Exercise goal:
Reproduce the data below line for line, without any changes, but leave out the pictures.

Provided information:
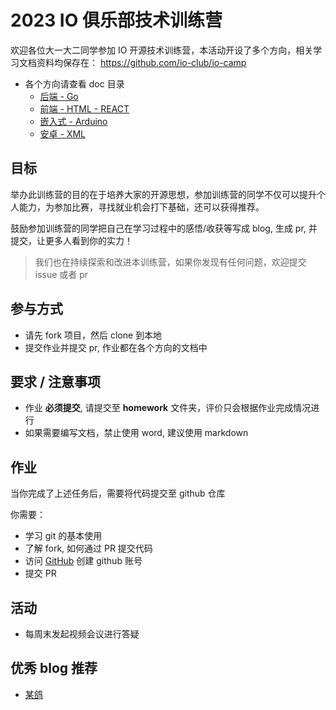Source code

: # 2023 IO 俱乐部技术训练营

欢迎各位大一大二同学参加 IO 开源技术训练营，本活动开设了多个方向，相关学习文档资料均保存在：
<https://github.com/io-club/io-camp>

- 各个方向请查看 doc 目录
  - [后端 - Go](./doc/go/README.md)
  - [前端 - HTML - REACT](./doc/react/README.md)
  - [嵌入式 - Arduino](./doc/arduino/README.md)
  - [安卓 - XML](./doc/android/README.md)

## 目标

举办此训练营的目的在于培养大家的开源思想，参加训练营的同学不仅可以提升个人能力，为参加比赛，寻找就业机会打下基础，还可以获得推荐。

鼓励参加训练营的同学把自己在学习过程中的感悟/收获等写成 blog, 生成 pr, 并提交，让更多人看到你的实力！

> 我们也在持续探索和改进本训练营，如果你发现有任何问题，欢迎提交 issue 或者 pr

## 参与方式

- 请先 fork 项目，然后 clone 到本地
- 提交作业并提交 pr, 作业都在各个方向的文档中

## 要求 / 注意事项

- 作业 **必须提交**, 请提交至 **homework** 文件夹，评价只会根据作业完成情况进行
- 如果需要编写文档，禁止使用 word, 建议使用 markdown

## 作业

当你完成了上述任务后，需要将代码提交至 github 仓库

你需要：

- 学习 git 的基本使用
- 了解 fork, 如何通过 PR 提交代码
- 访问 [GitHub](https://github.com/dashboard) 创建 github 账号
- 提交 PR

## 活动

- 每周末发起视频会议进行答疑

## 优秀 blog 推荐

- [某鸽](https://c.rcex.live:8/)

Exercise response:
Source code

: # 2023 IO 俱乐部技术训练营

欢迎各位大一大二同学参加 IO 开源技术训练营，本活动开设了多个方向，相关学习文档资料均保存在：
<https://github.com/io-club/io-camp>

- 各个方向请查看 doc 目录
  - [后端 - Go](./doc/go/README.md)
  - [前端 - HTML - REACT](./doc/react/README.md)
  - [嵌入式 - Arduino](./doc/arduino/README.md)
  - [安卓 - XML](./doc/android/README.md)

## 目标

举办此训练营的目的在于培养大家的开源思想，参加训练营的同学不仅可以提升个人能力，为参加比赛，寻找就业机会打下基础，还可以获得推荐。

鼓励参加训练营的同学把自己在学习过程中的感悟/收获等写成 blog, 生成 pr, 并提交，让更多人看到你的实力！

> 我们也在持续探索和改进本训练营，如果你发现有任何问题，欢迎提交 issue 或者 pr

## 参与方式

- 请先 fork 项目，然后 clone 到本地
- 提交作业并提交 pr, 作业都在各个方向的文档中

## 要求 / 注意事项

- 作业 **必须提交**, 请提交至 **homework** 文件夹，评价只会根据作业完成情况进行
- 如果需要编写文档，禁止使用 word, 建议使用 markdown

## 作业

当你完成了上述任务后，需要将代码提交至 github 仓库

你需要：

- 学习 git 的基本使用
- 了解 fork, 如何通过 PR 提交代码
- 访问 [GitHub](https://github.com/dashboard) 创建 github 账号
- 提交 PR

## 活动

- 每周末发起视频会议进行答疑

## 优秀 blog 推荐

- [某鸽](https://c.rcex.live:8/)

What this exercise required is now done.